Diagnostiek

Wanneer maak je röntgenfoto's en panoramische opnamen bij kinderen? De aanbevelingen uit de module Diagnostiek van de richtlijn Mondzorg voor jeugdigen helpt je keuzes maken.
Kind met röntgenfoto

Wat is na de visuele inspectie de meerwaarde van gebruik van detectieapparatuur voor diagnostiek van (approximale) cariëslaesies (bitewing, FOTI, DIFOTI, laserfluorescentie) bij kinderen van 4 tot en

Aanbevelingen

De volgende onderzoeksmethoden worden aanbevolen om cariëslaesies bij kinderen te kunnen vaststellen:

  • Voer bij elk periodiek mondonderzoek (PMO) cariësdiagnostiek uit door middel van visuele inspectie en leg de bevindingen vast in het patiëntendossier.
  • Maak de eerste bitewings vanaf een leeftijd van 4 tot en met 6 jaar wanneer er zowel
    • een verhoogd risico op aanwezigheid van cariëslaesies wordt vermoed als
    • de approximale vlakken niet toegankelijk zijn voor visuele inspectie
  • Verkort de controletermijn, indien het tijdens het PMO niet mogelijk is om adequate cariësdiagnostiek uit te voeren.
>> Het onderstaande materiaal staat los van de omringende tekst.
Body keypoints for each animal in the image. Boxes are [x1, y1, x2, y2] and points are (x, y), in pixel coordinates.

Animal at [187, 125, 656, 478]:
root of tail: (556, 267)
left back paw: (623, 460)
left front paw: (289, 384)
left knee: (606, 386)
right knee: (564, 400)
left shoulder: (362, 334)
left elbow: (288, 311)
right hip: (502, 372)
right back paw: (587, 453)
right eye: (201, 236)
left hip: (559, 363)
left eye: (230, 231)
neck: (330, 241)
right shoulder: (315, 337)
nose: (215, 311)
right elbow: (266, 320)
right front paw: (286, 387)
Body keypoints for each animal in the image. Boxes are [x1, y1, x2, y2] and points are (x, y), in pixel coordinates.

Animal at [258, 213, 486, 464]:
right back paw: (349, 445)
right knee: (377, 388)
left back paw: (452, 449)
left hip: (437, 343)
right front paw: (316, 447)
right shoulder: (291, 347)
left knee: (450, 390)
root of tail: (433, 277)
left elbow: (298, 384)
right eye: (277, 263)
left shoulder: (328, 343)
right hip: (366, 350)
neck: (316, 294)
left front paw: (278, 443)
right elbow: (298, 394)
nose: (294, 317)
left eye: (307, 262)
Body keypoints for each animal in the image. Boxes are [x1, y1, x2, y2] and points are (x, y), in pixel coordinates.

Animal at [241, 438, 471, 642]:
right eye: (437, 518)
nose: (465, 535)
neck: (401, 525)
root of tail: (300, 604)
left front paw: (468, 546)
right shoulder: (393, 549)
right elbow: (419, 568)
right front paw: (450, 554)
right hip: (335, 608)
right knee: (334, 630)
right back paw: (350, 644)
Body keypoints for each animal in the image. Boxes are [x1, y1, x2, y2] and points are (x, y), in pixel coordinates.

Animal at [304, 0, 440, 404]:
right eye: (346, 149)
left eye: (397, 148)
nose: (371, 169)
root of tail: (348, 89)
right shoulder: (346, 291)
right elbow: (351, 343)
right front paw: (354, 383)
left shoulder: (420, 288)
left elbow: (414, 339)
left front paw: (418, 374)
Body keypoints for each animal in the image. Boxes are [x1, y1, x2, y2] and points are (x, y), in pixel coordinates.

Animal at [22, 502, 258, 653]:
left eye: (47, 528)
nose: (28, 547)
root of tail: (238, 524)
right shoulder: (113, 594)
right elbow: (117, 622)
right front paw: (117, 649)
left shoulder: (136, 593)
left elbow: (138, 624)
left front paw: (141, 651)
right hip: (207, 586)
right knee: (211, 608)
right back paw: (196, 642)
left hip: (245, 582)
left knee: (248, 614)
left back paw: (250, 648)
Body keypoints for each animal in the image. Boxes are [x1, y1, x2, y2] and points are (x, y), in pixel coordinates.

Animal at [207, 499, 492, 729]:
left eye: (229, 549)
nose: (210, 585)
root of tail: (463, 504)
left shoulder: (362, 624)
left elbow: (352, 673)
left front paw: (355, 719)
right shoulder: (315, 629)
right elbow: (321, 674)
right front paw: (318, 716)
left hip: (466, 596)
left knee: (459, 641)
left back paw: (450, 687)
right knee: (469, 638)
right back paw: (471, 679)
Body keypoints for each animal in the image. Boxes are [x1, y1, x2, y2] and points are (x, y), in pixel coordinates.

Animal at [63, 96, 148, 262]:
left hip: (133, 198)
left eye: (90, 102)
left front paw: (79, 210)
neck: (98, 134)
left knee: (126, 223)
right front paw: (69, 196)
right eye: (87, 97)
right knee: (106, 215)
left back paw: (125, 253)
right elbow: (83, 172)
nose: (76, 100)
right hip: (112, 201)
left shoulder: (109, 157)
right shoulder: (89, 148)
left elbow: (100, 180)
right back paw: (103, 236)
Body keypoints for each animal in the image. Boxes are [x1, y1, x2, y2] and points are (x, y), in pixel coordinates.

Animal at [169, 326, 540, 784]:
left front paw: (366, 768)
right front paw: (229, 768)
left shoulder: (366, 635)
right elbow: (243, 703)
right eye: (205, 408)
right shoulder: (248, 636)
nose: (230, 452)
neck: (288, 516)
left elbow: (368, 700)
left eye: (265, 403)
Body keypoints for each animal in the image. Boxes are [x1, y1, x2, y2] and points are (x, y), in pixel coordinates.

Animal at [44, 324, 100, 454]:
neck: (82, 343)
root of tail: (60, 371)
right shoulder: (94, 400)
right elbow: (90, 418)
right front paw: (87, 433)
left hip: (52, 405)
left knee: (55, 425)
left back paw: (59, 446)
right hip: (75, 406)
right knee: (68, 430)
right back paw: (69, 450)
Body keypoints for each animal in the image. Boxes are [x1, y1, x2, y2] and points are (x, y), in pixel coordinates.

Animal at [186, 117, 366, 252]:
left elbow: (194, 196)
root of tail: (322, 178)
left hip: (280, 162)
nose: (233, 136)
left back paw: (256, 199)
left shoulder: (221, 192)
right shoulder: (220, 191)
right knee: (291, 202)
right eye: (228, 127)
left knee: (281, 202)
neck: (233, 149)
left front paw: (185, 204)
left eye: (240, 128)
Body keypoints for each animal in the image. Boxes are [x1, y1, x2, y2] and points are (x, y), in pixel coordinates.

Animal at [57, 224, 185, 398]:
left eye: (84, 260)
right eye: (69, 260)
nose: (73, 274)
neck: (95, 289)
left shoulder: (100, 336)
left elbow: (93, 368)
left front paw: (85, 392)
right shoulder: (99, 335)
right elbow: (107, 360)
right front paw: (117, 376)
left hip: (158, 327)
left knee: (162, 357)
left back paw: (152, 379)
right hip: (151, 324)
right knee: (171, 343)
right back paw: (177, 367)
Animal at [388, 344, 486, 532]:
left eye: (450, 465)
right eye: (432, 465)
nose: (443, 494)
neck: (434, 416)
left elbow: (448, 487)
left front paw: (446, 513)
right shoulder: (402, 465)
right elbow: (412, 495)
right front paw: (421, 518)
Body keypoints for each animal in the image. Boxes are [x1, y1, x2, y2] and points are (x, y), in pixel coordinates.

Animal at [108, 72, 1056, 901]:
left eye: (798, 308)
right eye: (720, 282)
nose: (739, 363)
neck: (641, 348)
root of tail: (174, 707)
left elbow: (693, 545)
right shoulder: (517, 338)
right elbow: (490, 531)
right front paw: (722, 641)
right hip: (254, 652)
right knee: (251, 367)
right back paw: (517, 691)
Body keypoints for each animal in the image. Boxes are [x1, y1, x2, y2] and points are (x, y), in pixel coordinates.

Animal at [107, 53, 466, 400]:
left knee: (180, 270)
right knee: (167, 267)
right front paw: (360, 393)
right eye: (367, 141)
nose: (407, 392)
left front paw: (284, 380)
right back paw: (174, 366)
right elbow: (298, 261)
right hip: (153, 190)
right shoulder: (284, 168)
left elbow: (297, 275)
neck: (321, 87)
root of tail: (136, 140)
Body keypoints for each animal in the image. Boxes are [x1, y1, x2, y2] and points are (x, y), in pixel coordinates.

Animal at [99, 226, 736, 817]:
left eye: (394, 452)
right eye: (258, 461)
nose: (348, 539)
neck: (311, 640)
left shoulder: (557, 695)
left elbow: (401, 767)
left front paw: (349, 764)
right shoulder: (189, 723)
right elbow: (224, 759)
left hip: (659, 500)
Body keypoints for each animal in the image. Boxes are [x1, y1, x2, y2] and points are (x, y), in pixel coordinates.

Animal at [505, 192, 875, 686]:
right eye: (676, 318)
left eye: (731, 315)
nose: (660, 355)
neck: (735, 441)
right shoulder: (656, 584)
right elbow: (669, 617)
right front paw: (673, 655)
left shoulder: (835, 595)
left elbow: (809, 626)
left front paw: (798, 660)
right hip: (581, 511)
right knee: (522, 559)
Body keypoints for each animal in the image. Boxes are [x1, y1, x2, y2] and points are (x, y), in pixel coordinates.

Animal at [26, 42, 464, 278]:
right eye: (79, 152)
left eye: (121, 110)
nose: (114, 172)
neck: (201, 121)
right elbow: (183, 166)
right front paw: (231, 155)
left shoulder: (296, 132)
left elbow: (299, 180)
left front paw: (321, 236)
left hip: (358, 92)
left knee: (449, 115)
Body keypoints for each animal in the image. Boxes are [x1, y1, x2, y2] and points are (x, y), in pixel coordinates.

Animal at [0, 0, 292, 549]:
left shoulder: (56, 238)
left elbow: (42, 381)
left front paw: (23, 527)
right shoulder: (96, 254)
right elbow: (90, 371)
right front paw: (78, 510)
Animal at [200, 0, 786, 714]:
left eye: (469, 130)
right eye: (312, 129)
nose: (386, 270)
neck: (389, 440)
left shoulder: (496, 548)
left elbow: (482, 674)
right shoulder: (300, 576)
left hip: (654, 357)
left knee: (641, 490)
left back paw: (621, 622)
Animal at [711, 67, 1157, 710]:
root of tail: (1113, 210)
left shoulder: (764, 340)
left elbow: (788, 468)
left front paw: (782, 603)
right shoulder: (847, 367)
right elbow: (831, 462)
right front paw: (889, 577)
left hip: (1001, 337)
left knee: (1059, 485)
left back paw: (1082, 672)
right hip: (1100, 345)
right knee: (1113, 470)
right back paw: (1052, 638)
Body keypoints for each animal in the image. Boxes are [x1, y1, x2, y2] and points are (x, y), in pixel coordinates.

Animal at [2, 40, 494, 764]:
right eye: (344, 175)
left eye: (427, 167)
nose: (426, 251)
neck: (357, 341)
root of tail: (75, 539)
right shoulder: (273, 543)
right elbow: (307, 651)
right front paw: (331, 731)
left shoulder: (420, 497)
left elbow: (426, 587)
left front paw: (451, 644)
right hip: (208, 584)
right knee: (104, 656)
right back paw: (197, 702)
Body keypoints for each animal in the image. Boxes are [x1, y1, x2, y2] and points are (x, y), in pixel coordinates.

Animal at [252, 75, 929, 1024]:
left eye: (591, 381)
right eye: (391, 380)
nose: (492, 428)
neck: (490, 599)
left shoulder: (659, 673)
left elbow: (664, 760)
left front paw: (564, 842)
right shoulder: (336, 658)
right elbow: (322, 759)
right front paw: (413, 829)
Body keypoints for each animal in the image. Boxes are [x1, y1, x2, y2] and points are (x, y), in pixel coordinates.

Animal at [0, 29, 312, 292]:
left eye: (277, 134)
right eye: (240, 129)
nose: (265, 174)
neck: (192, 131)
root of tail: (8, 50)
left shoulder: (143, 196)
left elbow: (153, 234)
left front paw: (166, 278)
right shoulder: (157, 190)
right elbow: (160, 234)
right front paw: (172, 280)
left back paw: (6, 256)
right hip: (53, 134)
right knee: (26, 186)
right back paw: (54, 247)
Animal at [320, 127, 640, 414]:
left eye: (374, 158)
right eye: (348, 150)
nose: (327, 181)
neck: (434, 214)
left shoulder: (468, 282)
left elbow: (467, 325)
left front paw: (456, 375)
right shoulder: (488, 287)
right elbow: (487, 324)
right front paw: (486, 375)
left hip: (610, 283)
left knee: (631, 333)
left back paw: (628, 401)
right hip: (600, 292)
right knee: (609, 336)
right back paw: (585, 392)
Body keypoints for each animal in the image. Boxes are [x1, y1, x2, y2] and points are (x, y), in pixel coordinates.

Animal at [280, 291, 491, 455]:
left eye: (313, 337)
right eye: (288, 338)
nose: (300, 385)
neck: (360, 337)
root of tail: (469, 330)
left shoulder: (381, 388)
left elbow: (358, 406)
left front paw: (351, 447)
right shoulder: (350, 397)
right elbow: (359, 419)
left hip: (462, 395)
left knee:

Wat is per combinatie van leeftijd en cariësrisicogroep de optimale frequentie voor het gerechtvaardigd maken van bitewings voor cariësdiagnostiek?

Aanbevelingen

  1. Het optimale interval voor het maken van vervolgbitewings voor cariësdiagnostiek hangt af van de gebitssituatie, de prognose van (initiële) cariëslaesies en het geschatte cariësrisico.
  2. Als alle bevindingen (de gebitssituatie, de prognose van initiële cariëslaesies en het geschatte cariësrisico) een ongunstig beeld geven kan een interval van 1 jaar tot het maken van vervolgbitewings gerechtvaardigd zijn; geven alle bevindingen een gunstig beeld dan is een termijn van 3 jaar of langer gerechtvaardigd.
  3. Bij elk periodiek mondonderzoek (PMO) moeten de overwegingen waarop de intervaltermijn voor het maken van vervolgbitewings gebaseerd was, opnieuw gemaakt worden. Dit kan aanleiding geven tot een verkorting of een verlenging van de voorgenomen termijn. Indien besloten wordt de voorgenomen termijn te bekorten dan wel te verlengen, dan dient de oorzaak hiervan geïdentificeerd en in het patiëntendossier vastgelegd te worden. 

Draagt een PAN bij aan een effectieve behandeling van de, bij visuele inspectie, vastgestelde afwijkingen in de doorbraak van blijvende gebitselementen?

Aanbevelingen

  1. Bestudeer vastgestelde afwijkingen in de doorbraak van de blijvende gebitselementen op de reeds aanwezige bitewings en solo-opnamen in het patiëntendossier. Indien dit onvoldoende informatie geeft, overweeg dan eerst (een) intra-orale opname(n).
    Mochten hier meer dan drie opnamen nodig zijn, overweeg dan een kleinveldPAN.
  2. Indien extractietherapie van de eerste blijvende molaar nodig is, in meer dan één kwadrant, dan kan een kleinveldPAN bijdragen aan een effectieve behandeling.

Zijn er risicogroepen te identificeren waarbij het vervaardigen van een PAN meer gerechtvaardigd is in vergelijking tot andere groepen?

Aanbevelingen

  • Bij kinderen (0 tot 18 jaar) is het maken van een PAN, behalve bij orthodontische en kaakchirurgische behandelingen die niet in deze KPR zijn opgenomen, slechts in enkele gevallen gerechtvaardigd als
    • het niet mogelijk is om intra-orale röntgenfoto’s te maken, bijvoorbeeld bij patiënten met een lichamelijke, verstandelijke of gedragsmatige beperking, extreme angst, ernstige kokhalsreflex;
    • er sprake is van dentofaciaal trauma, met dien verstande dat wanneer de kans groot is dat de patiënt, in verband met dit trauma, verwezen wordt naar een MKA-chirurg, dit achterwege gelaten wordt. De behandelaar maakt de PAN;
    • post-canien 3 intra-orale röntgenfoto’s ontoereikend zijn, door de grootte van het te diagnosticeren gebied;
    • er sprake is van multiple agenesieën, schisis of syndromen waarbij craniofaciale/orale afwijkingen te verwachten zijn zoals verwoord in OMIM. Deze patiënten worden meestal in teamverband begeleid en het indiceren van de PAN gebeurt veelal in de bijzondere tandheelkunde of orthodontie.